Babies delivered at Montefiore’s Jack D. Weiler Hospital now have the chance to be tested for 14 additional rare disorders, on top of the standard 50 ones in the routine newborn screening panel.
The pilot program, called ScreenPlus, is free and uses the blood sample already taken from the baby’s heel, shortly after they are born. The goal is to identify rare diseases, enable earlier access to treatments and improve outcomes for children with serious and life-threatening diseases.
ScreenPlus is being led by pediatric genetic expert Dr. Melissa Wasserstein in conjunction with the New York State Newborn Screening Program and it will roll out in seven more hospitals across New York by the fall.
In total, about 175,000 newborns will be screened for the newly added diseases, all of which are potentially treatable. This is the largest newborn screening pilot study in the US, backed by $11.3 million in funding from the National Institutes of Health, industry sponsors and patient advocacy groups. The data obtained from the study will help to determine if any of the 14 disorders should be added to routine newborn screening panels nationwide.

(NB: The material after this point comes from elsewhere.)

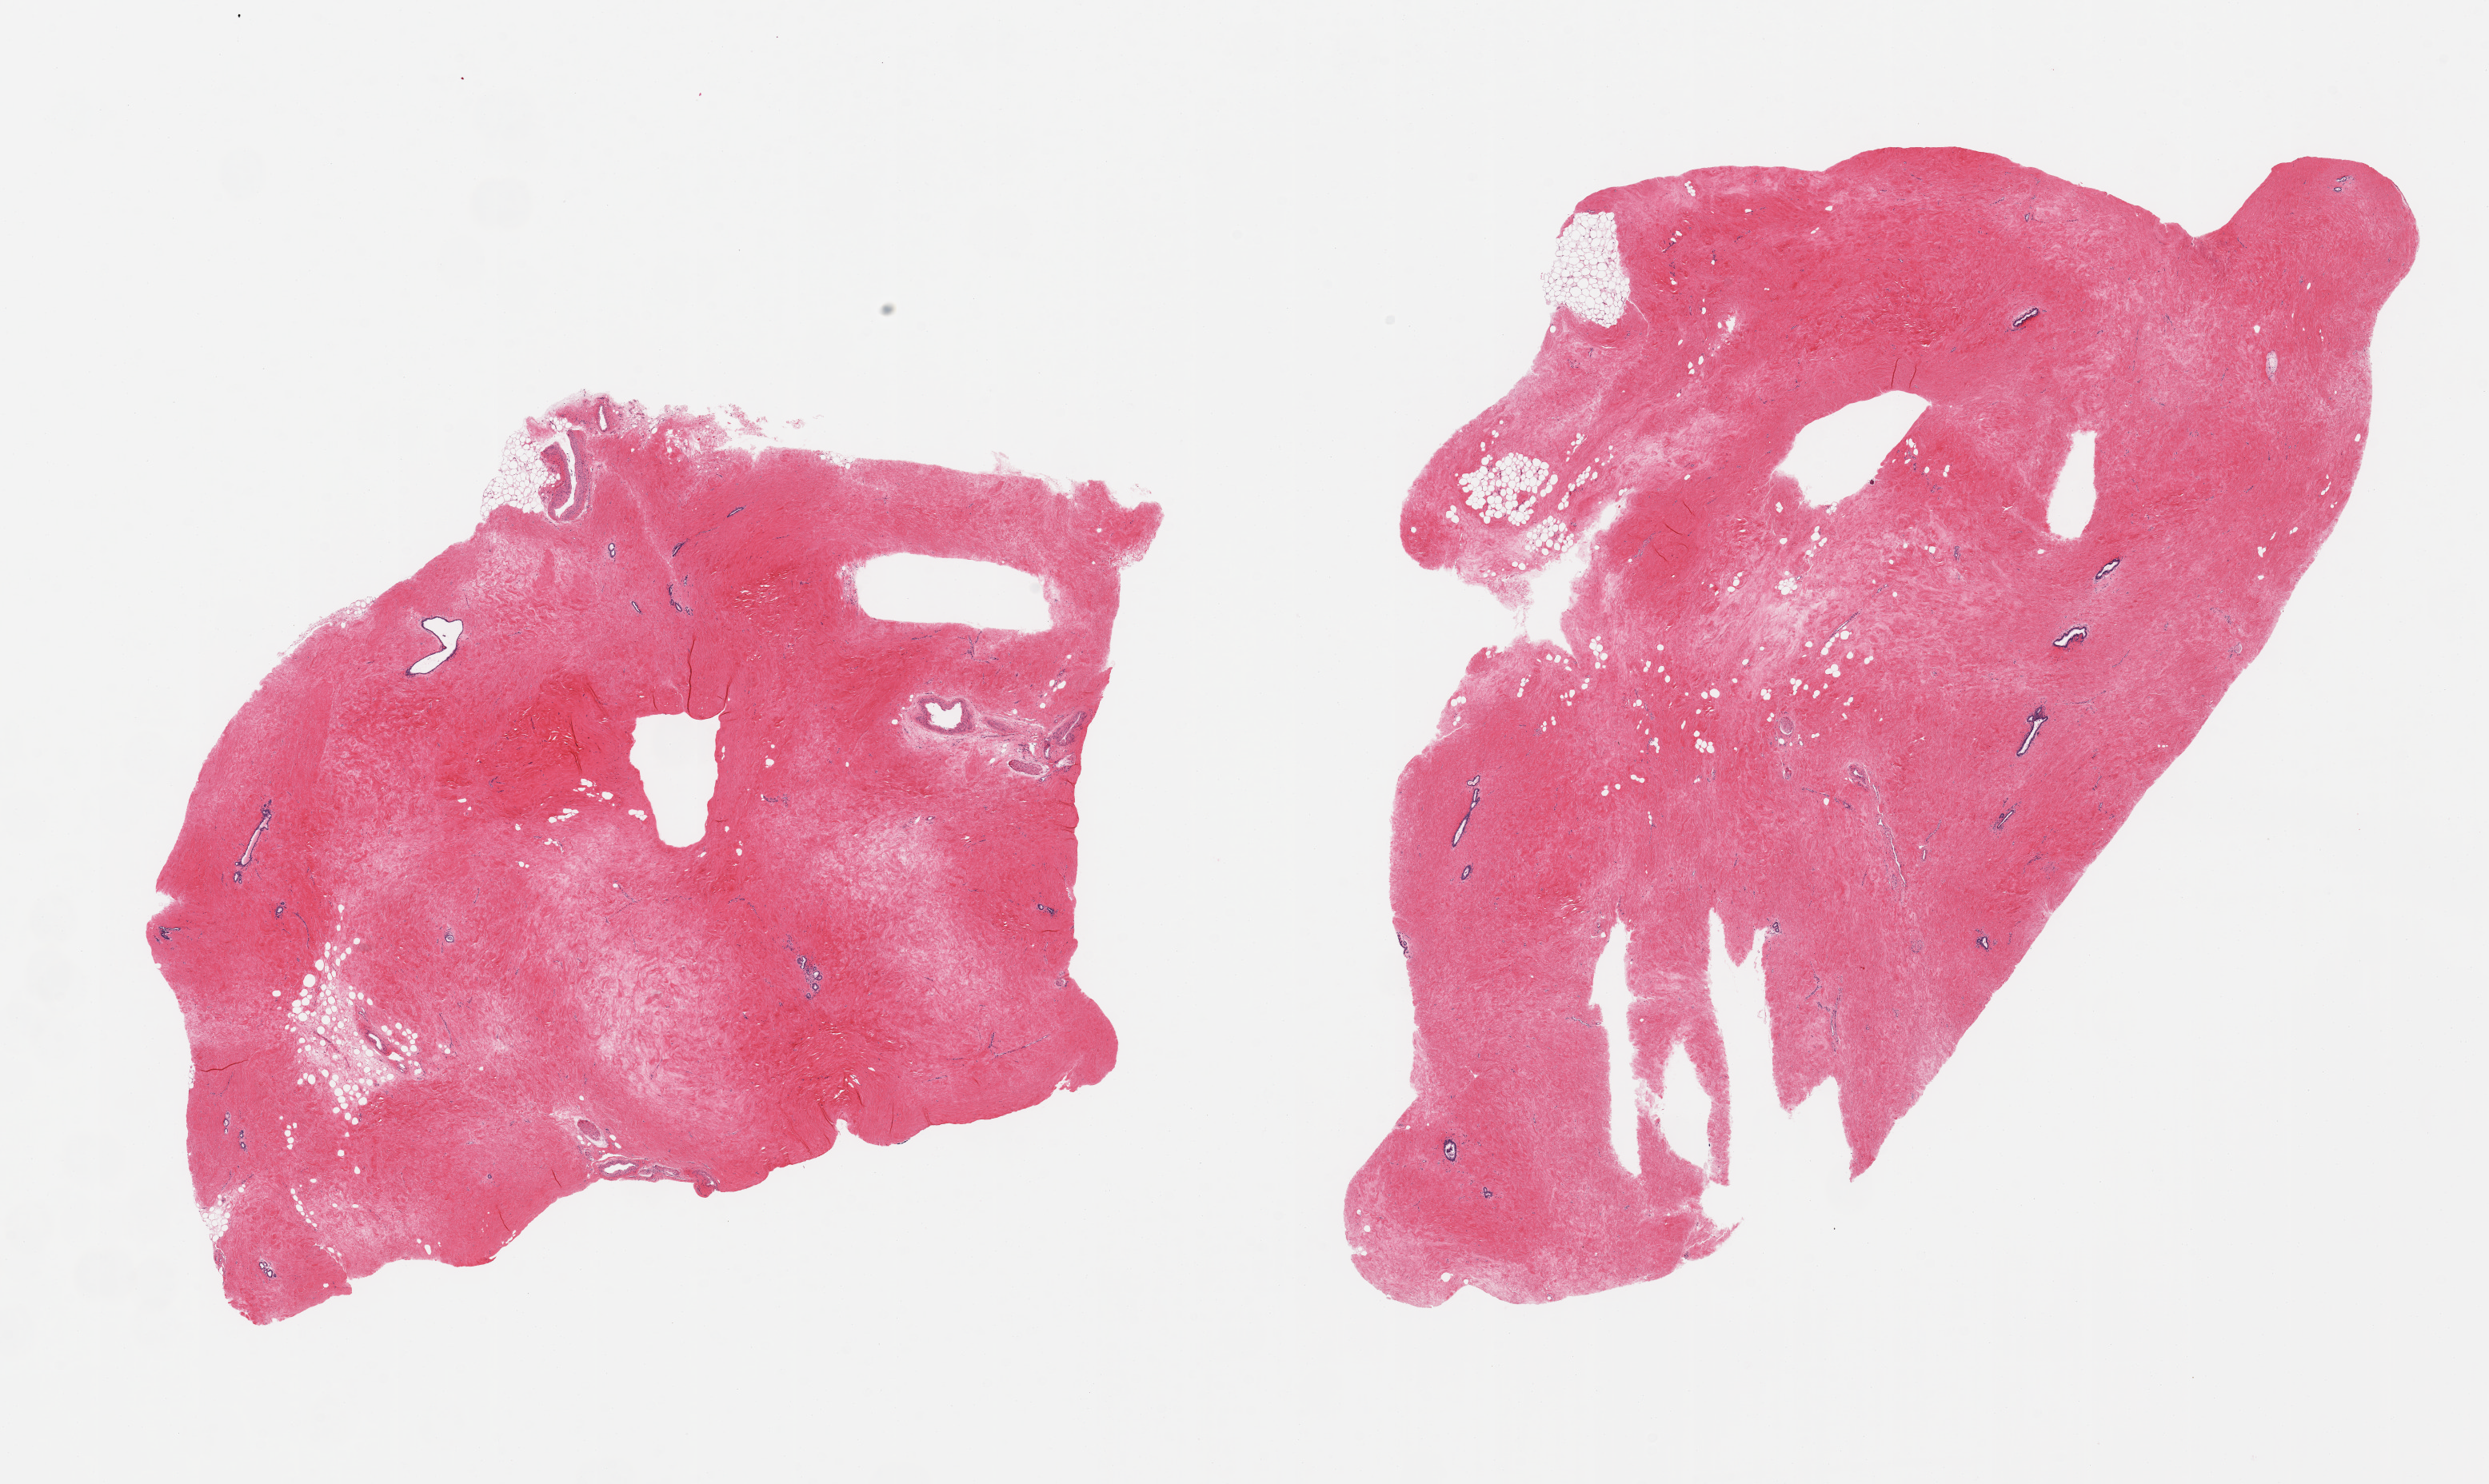
Whole-slide image, haematoxylin and eosin stain, whole scanned area (about 24.6 x 14.7 mm) shown as a low-resolution overview. PAXgene-fixed paraffin-embedded (PFPE) section. Sampled site (target tissue): breast. Donor tissue sample. Donor sex: male.
Reviewer comment on this tissue sample: 2 pieces, gynecomastoid stromal hyerplasia, rare ductal elements noted.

“We’re not doing anything, but trying to help the baby,” Wasserstein said. “Why not participate.”
While the screening only began May 10, the doctor noted that parents are on board with the program.
Screenings are taken when the baby is 24 hours old and the hope is it can save lives, the doctor explained.
“The purpose of the new born screening is to diagnose babies with rare disorders that are treatable,” she stated. “It’s really important that parents are involved in this process.”